A l’époque de ces propos, la date de l’enregistrement de la candidature Reynié par la préfecture approche. Beaucoup s’interrogent sur l’attitude du préfet de région : va-t-il siffler la fin de la partie ? Pour le staff de Carole Delga, pas de doute, il faut le maintenir en piste.

Jusqu’aux plus hauts sommets de l’Etat

Paradoxalement, dans le même temps, Dominique Reynié reste confiant et affirme qu’il est parfaitement serein. Mais c’est également le cas de son entourage politique.Sacha Briand (conseiller régional et maire adjoint de Toulouse mais aussi avocat) a toujours affirmé que la question de l’éligiblité de Dominique Reynié ne se pose absolument pas. Même ligne du côté d’un autre conseiller régional LR, lui aussi avocat et élu municipal (à Montauban), Thierry Deville.

Ce sont les concurrents de Dominique Reynié qui ont conscience que la foudre peut tomber. Le premier ministre, Manuel Valls, et le ministre de l’Intérieur, Bernard Cazeneuve sont personnellement et directement avisés du dossier Reynié.

Il n’est pas éligible. Mais il sautera seul après les élections »

Un ancien président de région déclare après le dépôt de la liste Reynié en préfecture : «Bien-sûr il (ndrl Dominique Reynié) n’est pas éligible. Mais il sautera seul après les élections.
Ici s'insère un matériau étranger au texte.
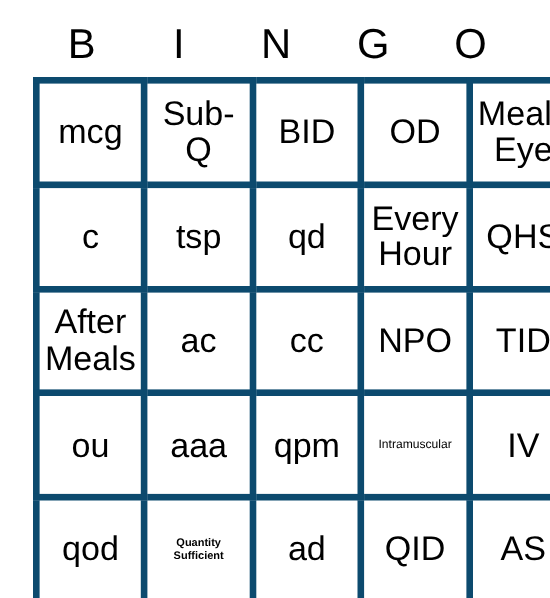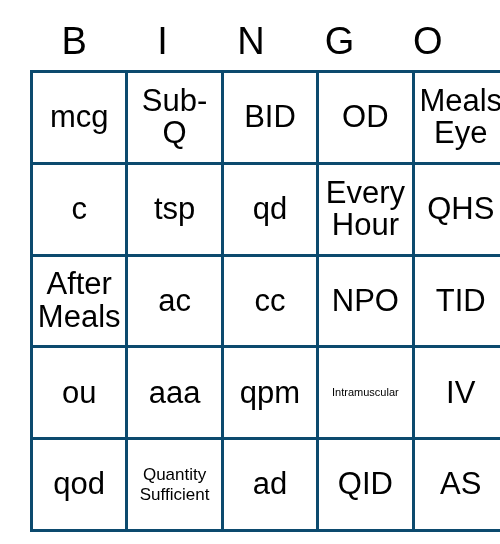--- a/index.html
+++ b/index.html
@@ -43,36 +43,37 @@
 
   
   #grid {
     width: 442px;
     border-collapse: collapse;
     table-layout: fixed;
   }
   #grid td {
     width: 88.4px;
     height: 88.8px;
-    border: 3px solid #0c4a6e;
+    border: 6px solid #0c4a6e;
     padding: 0 2px;
     text-align: center;
     vertical-align: middle;
     overflow: hidden;
   }
   .cell-text {
     display: block;
     font-size: 31px;
     line-height: 1.05;
     word-break: break-word;
     hyphens: none;
   }
   .cell-text.small {
-    font-size: 17px;
+    font-size: 10px;
     line-height: 1.15;
+    font-weight: bold;
   }
   .cell-text.xsmall {
     font-size: 11px;
     line-height: 1.15;
     text-align: center;
   }
 </style>
 </head>
 <body>
 

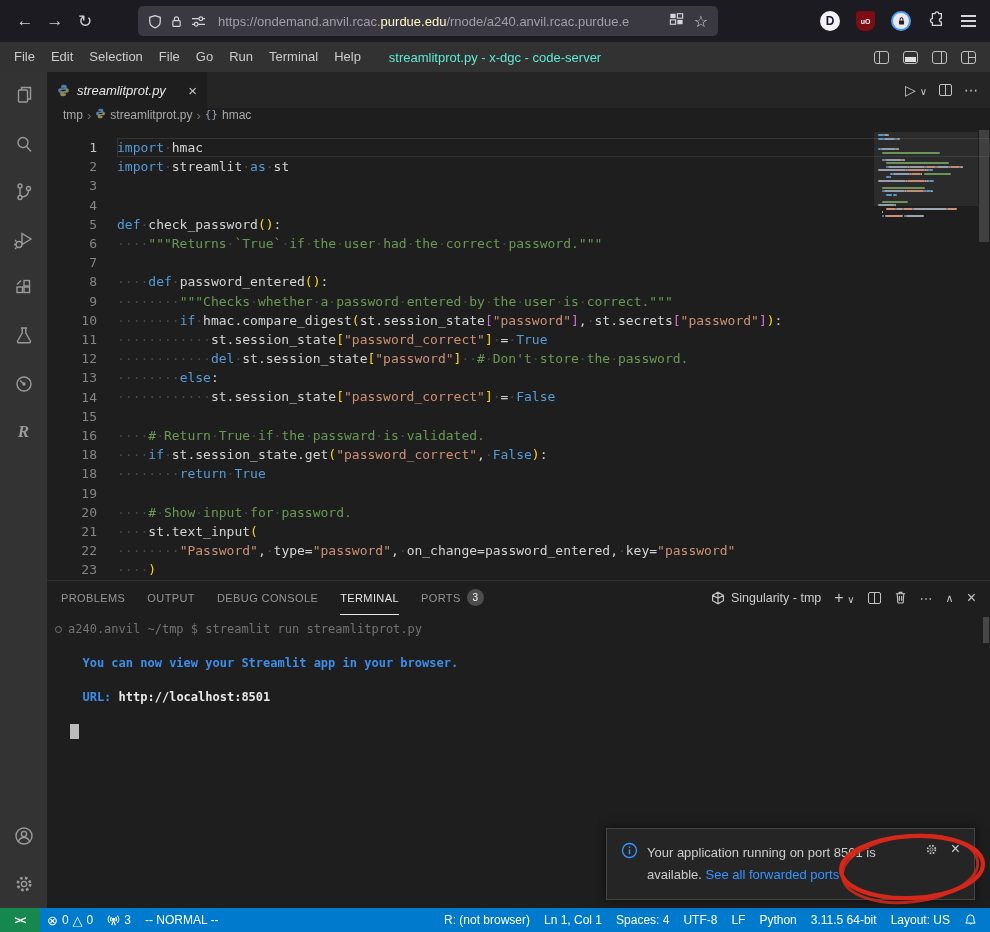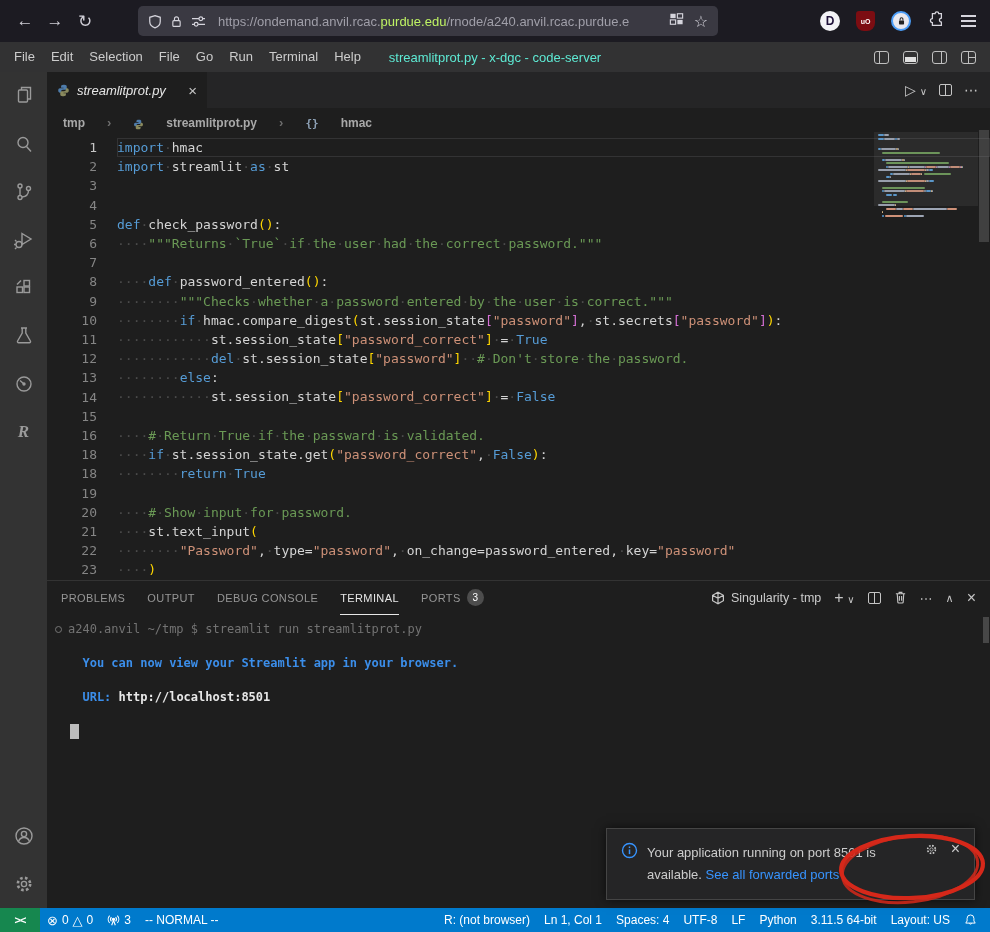--- a/index.html
+++ b/index.html
@@ -7,21 +7,21 @@
   body { font-family: "Liberation Sans", sans-serif; background: #1e1e1e; position: relative; }
 
   
   .browser-bar { height: 42px; background:#1c1b22; display:flex; align-items:center; padding:0 10px; }
   .nav-btn { width:30px; height:30px; display:flex; align-items:center; justify-content:center;
              color:#cfced6; font-size:17px; border-radius:4px; }
   .url-field { margin-left:38px; width:580px; height:30px; background:#3a3942; border-radius:5px;
                display:flex; align-items:center; padding:0 10px; gap:8px; }
   .url-icon { display:flex; align-items:center; color:#d6d5dd; }
   .url-text { flex:1; font-size:13px; white-space:nowrap; overflow:hidden; margin-left:4px; }
-  .url-dim { color:#a09fa9; } .url-domain { color:#bef264; }
+  .url-dim { color:#a09fa9; } .url-domain { color:#fef9c3; }
   .url-right { display:flex; gap:10px; align-items:center; color:#d6d5dd; }
   .ext-icons { margin-left:auto; display:flex; align-items:center; gap:16px; padding-right:4px; }
   .ext-circle { width:20px; height:20px; border-radius:50%; background:#f3f3f6; color:#20123a;
                 font-weight:bold; font-size:12px; display:flex; align-items:center; justify-content:center; }
   .ext-shield { width:19px; height:20px; background:#7c0d12; color:#fff; font-size:7px; font-weight:bold;
                 display:flex; align-items:center; justify-content:center;
                 border-radius:3px 3px 8px 8px; }
   .ext-lock { width:20px; height:20px; border-radius:50%; background:#e8e8ee; border:2px solid #4a9df8;
               display:flex; align-items:center; justify-content:center; font-size:9px; color:#222; }
   .hamburger span { display:block; width:15px; height:2px; background:#d6d5dd; margin:3px 0; }
@@ -53,22 +53,22 @@
 
   .tabbar { height:36px; background:#252526; display:flex; align-items:stretch; }
   .tab { width:160px; background:#1e1e1e; display:flex; align-items:center; gap:7px; padding:0 10px;
          font-size:13px; font-style:italic; color:#e7e7e7; }
   .tab-close { margin-left:auto; color:#c5c5c5; font-style:normal; font-size:15px; }
   .editor-actions { margin-left:auto; display:flex; align-items:center; gap:12px; color:#c5c5c5;
                     font-size:14px; padding-right:12px; }
   .split-icon { width:13px; height:12px; border:1px solid #c5c5c5; border-radius:2px; position:relative; }
   .split-icon::before { content:''; position:absolute; left:5px; top:0; bottom:0; border-left:1px solid #c5c5c5; }
 
-  .breadcrumbs { height:22px; background:#1e1e1e; display:flex; align-items:flex-end; gap:22px;
-                 padding-left:16px; font-size:12px; color:#a9a9a9;font-weight:bold; }
+  .breadcrumbs { height:22px; background:#1e1e1e; display:flex; align-items:flex-start; gap:4px;
+                 padding-left:16px; font-size:12px; color:#a9a9a9; }
   .crumb-sep { color:#6e6e6e; font-size:13px; }
   .brace { color:#8fa3b8; font-family:"DejaVu Sans Mono", monospace; font-size:11px; }
 
   
   .editor { height:450px; position:relative; display:flex; background:#1e1e1e; overflow:hidden; }
   .gutter { width:70px; padding:8px 20px 0 0; text-align:right; font-family:"DejaVu Sans Mono", monospace;
             font-size:13px; line-height:19.2px; color:#858585; flex:none; }
   .gutter .cur { color:#c6c6c6; }
   .code { flex:1; padding-top:8px; font-family:"DejaVu Sans Mono", monospace; font-size:13px;
           line-height:19.2px; color:#d4d4d4; white-space:pre; min-width:0; }

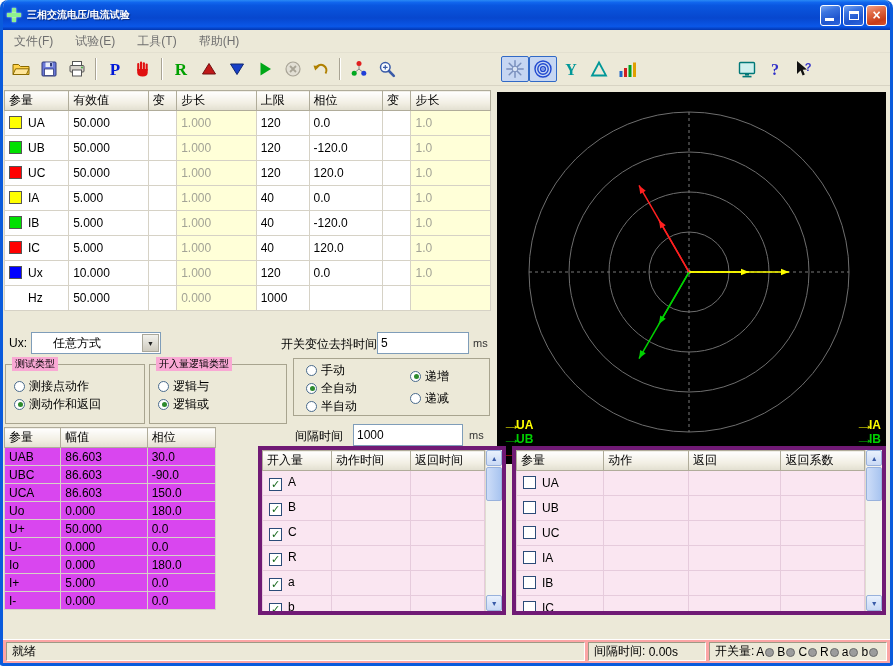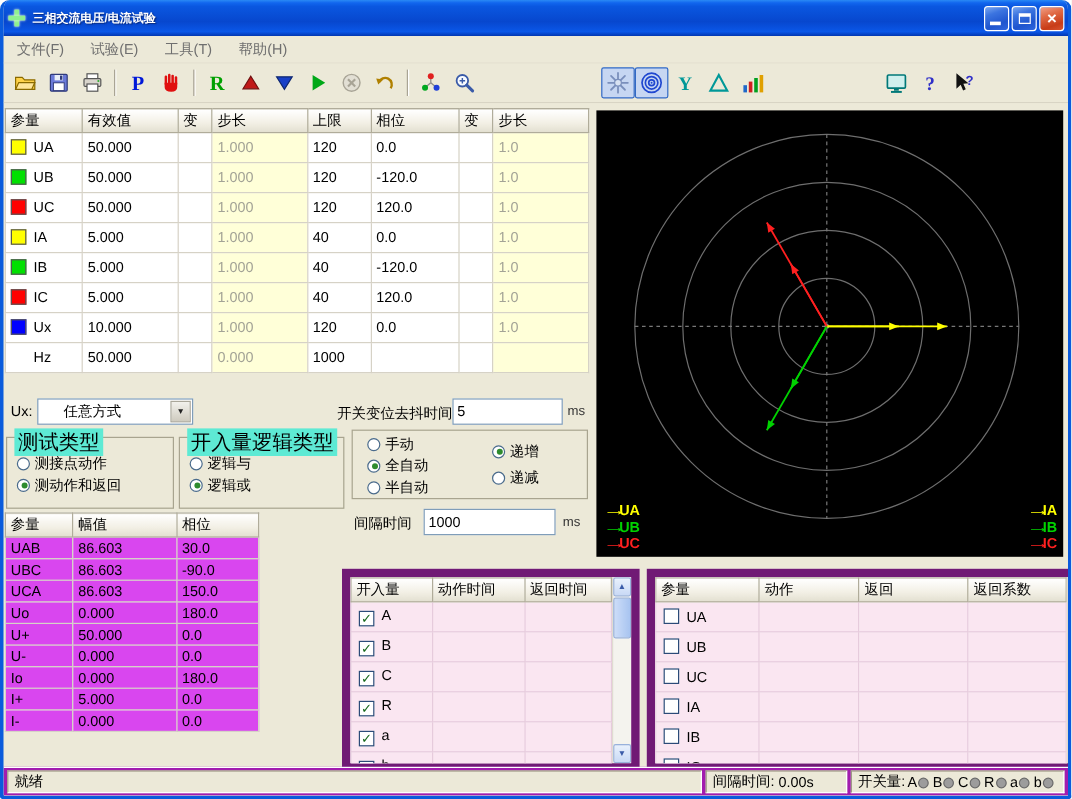--- a/index.html
+++ b/index.html
@@ -46,22 +46,22 @@
              font-weight:normal; text-align:left; padding:1px 4px; height:20px; }
   .grid td { border:1px solid #D6D2C6; padding:0 4px; }
   .main-grid { position:absolute; left:1px; top:4px; width:487px; border:1px solid #808080; }
   .main-grid td { height:25px; }
   .c-step { background:#FFFFD8; color:#A3A396; }
   .swatch { display:inline-block; width:13px; height:13px; border:1px solid #555; margin-right:6px; vertical-align:-2px; }
   .swatch.empty { background:transparent; border-color:transparent; }
   .measure-grid { position:absolute; left:1px; top:341px; width:212px; border:1px solid #808080; }
   .measure-grid th { height:19px; }
   .measure-grid td { height:18px; background:#d946ef; }
-  .subtable { position:absolute; top:388px; height:169px; border:7px solid #701a75; background:#FAE6F1;
-              display:flex; overflow:hidden;margin-left:27px; }
+  .subtable { position:absolute; top:360px; height:169px; border:4px solid #701a75; background:#FAE6F1;
+              display:flex; overflow:hidden; }
   .input-wrap { left:255px; width:248px; }
   .result-wrap { left:509px; width:374px; }
   .pink-grid td { height:25px; background:#FAE6F1; border-color:#E6CBDC; }
   .check-cell { white-space:nowrap; }
   .cb { display:inline-flex; width:13px; height:13px; background:#fff; border:1px solid #2B4B78;
         align-items:center; justify-content:center; font-size:11px; font-weight:bold; color:#17681B; margin:0 6px 0 2px; vertical-align:-2px; }
   .cb-label { font-size:12px; }
   
   .scrollbar { width:17px; background:#F4F3EE; border-left:1px solid #DFDCD0; display:flex; flex-direction:column; }
   .sb-btn { height:16px; background:linear-gradient(180deg,#E9F1FD,#C9D9F5); border:1px solid #98B1DC; border-radius:2px;
@@ -74,21 +74,21 @@
   .combo { position:absolute; left:28px; top:0; width:130px; height:22px; border:1px solid #7F9DB9; background:#fff;
            display:flex; align-items:center; }
   .combo-text { flex:1; font-size:12px; padding-left:21px; }
   .combo-btn { width:17px; height:18px; margin-right:1px; background:linear-gradient(180deg,#F2F1EC,#CFCBBF);
                border:1px solid #AAA79A; font-size:7px; display:flex; align-items:center; justify-content:center; color:#222; }
   .debounce-lbl { position:absolute; left:278px; top:4px; }
   .debounce-input { left:374px; top:0; width:92px; }
   .debounce-unit { position:absolute; left:470px; top:5px; font-size:11px; }
   
   .groupbox { position:absolute; border:1px solid #A8A48F; }
-  .group-title { position:absolute; top:-8px; left:6px; background:#5eead4; padding:0 3px; font-size:17px;text-align:right; }
+  .group-title { position:absolute; top:-8px; left:6px; background:#f9a8d4; padding:0 3px; font-size:10px;text-align:right; }
   .g-testtype { left:2px; top:278px; width:140px; height:60px; }
   .g-logic { left:146px; top:278px; width:138px; height:60px; }
   .radio-col { padding-top:12px; }
   .radio-row { height:18px; display:flex; align-items:center; font-size:12px; padding-left:8px; white-space:nowrap; }
   .radio { display:inline-block; width:11px; height:11px; border-radius:50%; background:#fff; border:1px solid #4A6B8C;
            position:relative; margin-right:4px; flex:0 0 11px; }
   .radio.checked::after { content:''; position:absolute; left:2.5px; top:2.5px; width:5px; height:5px; border-radius:50%; background:#2E8B2E; }
   .modebox { position:absolute; left:290px; top:272px; width:197px; height:58px; border:1px solid #A8A48F; }
   .mode-col { position:absolute; left:4px; top:2px; padding-top:0; }
   .dir-col { position:absolute; left:108px; top:8px; padding-top:0; }
@@ -99,21 +99,21 @@
   .interval-unit { position:absolute; left:176px; top:5px; font-size:11px; }
   
   .phasor { position:absolute; left:494px; top:6px; width:389px; height:372px; background:#000; }
   .legend { position:absolute; top:326px; }
   .legend-left { left:5px; }
   .legend-right { right:5px; text-align:right; }
   .legend-row { display:flex; align-items:center; gap:2px; height:14px; font-size:12px; font-weight:bold; }
   .legend-right .legend-row { justify-content:flex-end; }
   .lg-arrow { display:inline-block; transform:scaleX(1.7); transform-origin:left center; font-weight:normal; }
   
-  .statusbar { position:absolute; left:0; top:639px; width:887px; height:24px; background:#a21caf;
+  .statusbar { position:absolute; left:0; top:639px; width:887px; height:24px; background:#fca5a5;
                display:flex; align-items:center; gap:3px; padding:2px 3px; border-top:1px solid #fff; }
   .pane { height:19px; border:1px solid; border-color:#9D9A85 #FFFFFF #FFFFFF #9D9A85; background:#ECE9D8;
           display:flex; align-items:center; padding:0 5px; font-size:12px; white-space:nowrap; overflow:hidden; }
   .pane-ready { flex:1; }
   .pane-runtime { width:118px; }
   .pane-switch { width:178px; }
   .sw-name { font-size:12px; margin-left:2px; }
   .sw-led { display:inline-block; width:9px; height:9px; border-radius:50%; background:#A8A8A8;
             border:1px solid #6A6A6A; margin:0 1px 0 1px; vertical-align:-1px; }
 </style>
On a consulté un avocat et la seule inconnue c’est de savoir si c’est la liste de l’Aveyron qui saute ou uniquement Reynié».

De plus, selon nos informations, la candidate socialiste, Carole Delga, a eu connaissance d’une note juridique, réalisée par un avocat, pointant l’inéligibilité de Dominique Reynié.

Dans le camp socialiste, le scénario qui s’est écrit en mai 2016 avec la décision du Conseil d’Etat est donc connu depuis…novembre 2015. Pour le staff de Carole Delga et au PS, Dominique Reynié était «condamné». Mais il devait rester en course.

Cela s’appelle jouer aux «apprentis sorciers». Des mois avant la saisine de la justice, les socialistes devinent la fin de l’histoire. Mais ils ignorent le scénario. En cas de faible écart de voix entre Carole Delga et Dominique Reynié, le juge aurait même pu prononcer (conformément à une jurisprudence constante) une annulation du scrutin. 4 millions d’électeurs rappelés aux urnes. Impossible de plaider l’ignorance. Toute l’affaire (révélée par France 3 Midi-Pyrénées) s’est étalée dans la presse nationale.

La région LRMP aurait pu connaître un «accident» politique industriel avec la complicité active du parti au pouvoir à Matignon et à l’Elysée. Le pire a été évité. Il reste «juste» un goût amer. L’impression d’une élection tronquée et en partie «truquée».